Mission: Impossible – Fallout

One of the things that has set the Mission: Impossible series apart is that up until now each instalment has had the mark of a different director. The first one certainly had the feel of a Brian DePalma film, the second for good or for bad was text book John Woo and the third had the now common traits of J.J Abrams that had already been seen in his TV shows and have since been evident in his movies. Under Brad Bird and Christopher McQuarrie, the directors of the fourth and fifth films respectively, there were fewer obvious auteurish quirks but these movies still felt very different. Rather than this making everything uneven though it kept things fresh with each film having its surprises. What is interesting about Mission: Impossible – Fallout is that even though McQuarrie is calling the shots again it still presents a different kind of movie going experience. For me this one was heavily reminiscent of the work of someone else entirely and if you know me then you’ll know that when I say that this felt like a Christoper Nolan film that I am paying it the highest possible compliment.

I don’t know if McQuarrie is imitating Nolan on purpose but the comparisons are too strong for their to be no influence there somewhere. Remarkably it doesn’t come off as a pale copy either. Mission: Impossible – Fallout is not as good as Nolan’s work but it brings much of what is good about his mainstream output and makes it work in this context. There are the more obvious nods to Inception and the Dark Knight films; the close quarters car and bike chases, the throbbing Zimmeresque soundtrack employing the use of slowed down musical themes, the snowy locations, the aerial action scenes, the vivid dream visions and the hero playing by his rules but with a strong relationship to one trusted authority figure. Beyond this though what McQuarrie has done, as Nolan did with Batman, is take a well established blockbuster set up and elevated it to the level a high quality tense suspense thriller akin to Chinatown, The Big Heat or The Day of the Jackel.

To be honest this doesn’t quite hold up through the whole film and that is what sets McQuarrie apart from the Nolans, the Polanskis, the Langs and the Zinnemanns but he matches their ambition. Like all of the Mission: Impossible movies the plot is preposterous but that’s kind of the point. Crucially it holds together though and if the story doesn’t quite give the extended action scenes something to adhere to then the character moments do.

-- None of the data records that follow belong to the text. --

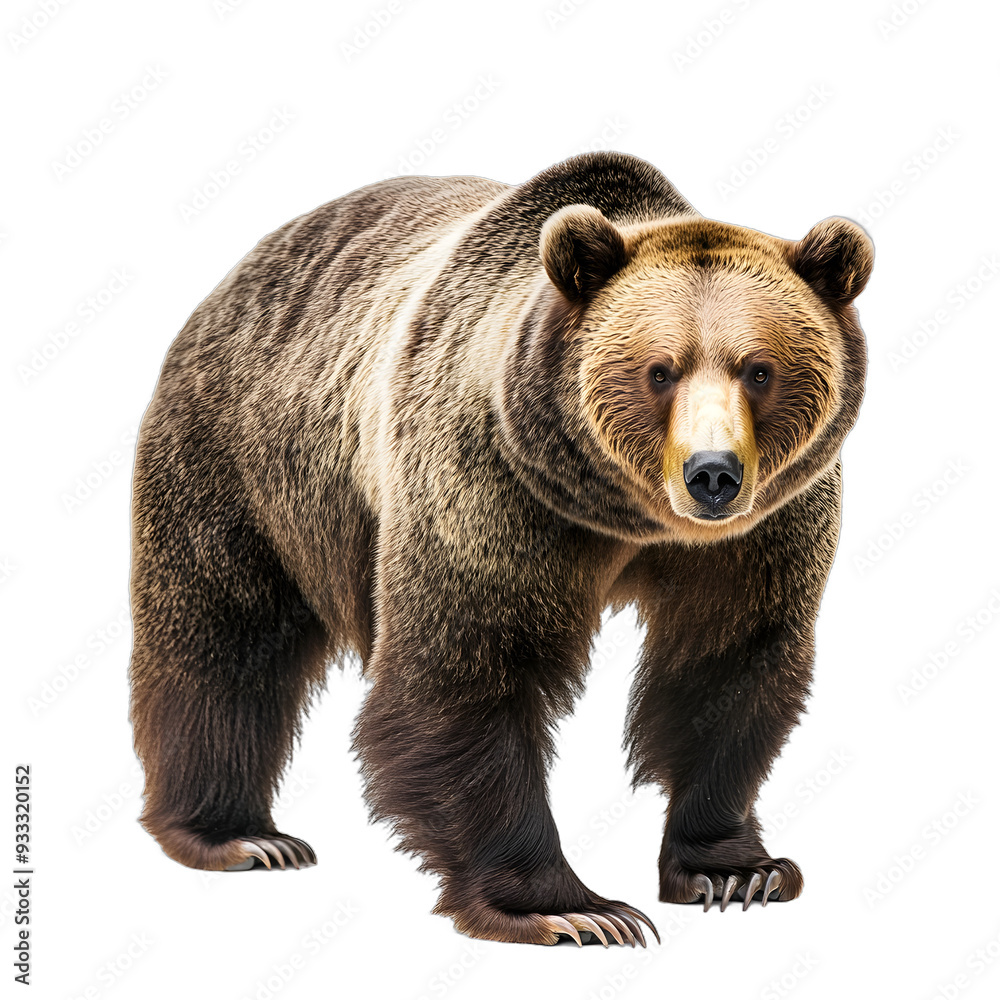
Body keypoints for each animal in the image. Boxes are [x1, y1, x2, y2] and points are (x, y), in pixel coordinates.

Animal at [128, 151, 872, 947]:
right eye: (660, 369)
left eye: (759, 369)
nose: (712, 474)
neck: (627, 516)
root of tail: (238, 271)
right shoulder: (491, 481)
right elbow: (467, 670)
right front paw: (571, 908)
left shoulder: (763, 530)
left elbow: (727, 664)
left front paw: (735, 871)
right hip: (248, 461)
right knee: (223, 632)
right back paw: (238, 835)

Tom Cruise continues to be the lynchpin but he is well supported by returning players Ving Rhames and Simon Pegg as well as Alec Baldwin, Rebecca Ferguson and Sean Harris from the last film. In the case of those last two we were previously given new players that you really wanted to see again and this film similarly introduces characters and performances of which this is the case. Please let there be a Mission: Impossible 7 and please give us more of Vanessa Kirby’s White Widow. Much was made online about the moustache Henry Cavill grew for this film being unconvincingly digitally painted out in the Justice League reshoots but he was right to prioritise this film over that one as his Agent Walker is a much better fit for the actor than his po-faced Superman. I wasn’t behind the suggestions that he’d make a good Bond but I’m changing my mind on the evidence presented here. The relationships between everyone on screen are played really well with an even mix of loyalty and mistrust and this as much as anything else has become a mainstay of these movies, particularly over the last three.

I wrote more about this in my review of Mission: Impossible – Rogue Nation but for a series that has been running for twenty two years and is now on its sixth go it, like its leading man, is showing no signs of getting old and tired. I don’t know if Christopher McQuarrie will give us another of these films, maybe it will actually be Christopher Nolan next time (nothing’s impossible), but whoever’s in charge I choose to accept it.

The Ripley Factor:

Ferguson’s Ilsa Faust isn’t quite as integral to the plot as she was last time around but she is present, she still plays an important part and she is still as tough as the boys.

In this case it is the aforementioned White Widow and the returning character of Julia, Ethan Hunt’s ex-wife, that present a better representation of women. Kirby’s Widow is a bit of a Femme Fatale but they largely avoid this trope by giving her depth and strong characterisation beneath the huge eye lashes. Julia is the real Ripley here though. She doesn’t possess amazing fighting skills, she isn’t dressed to kill and she isn’t any kind of stereotype. She is just a normal woman showing incredible bravery in an unimaginable situation and she is awesome.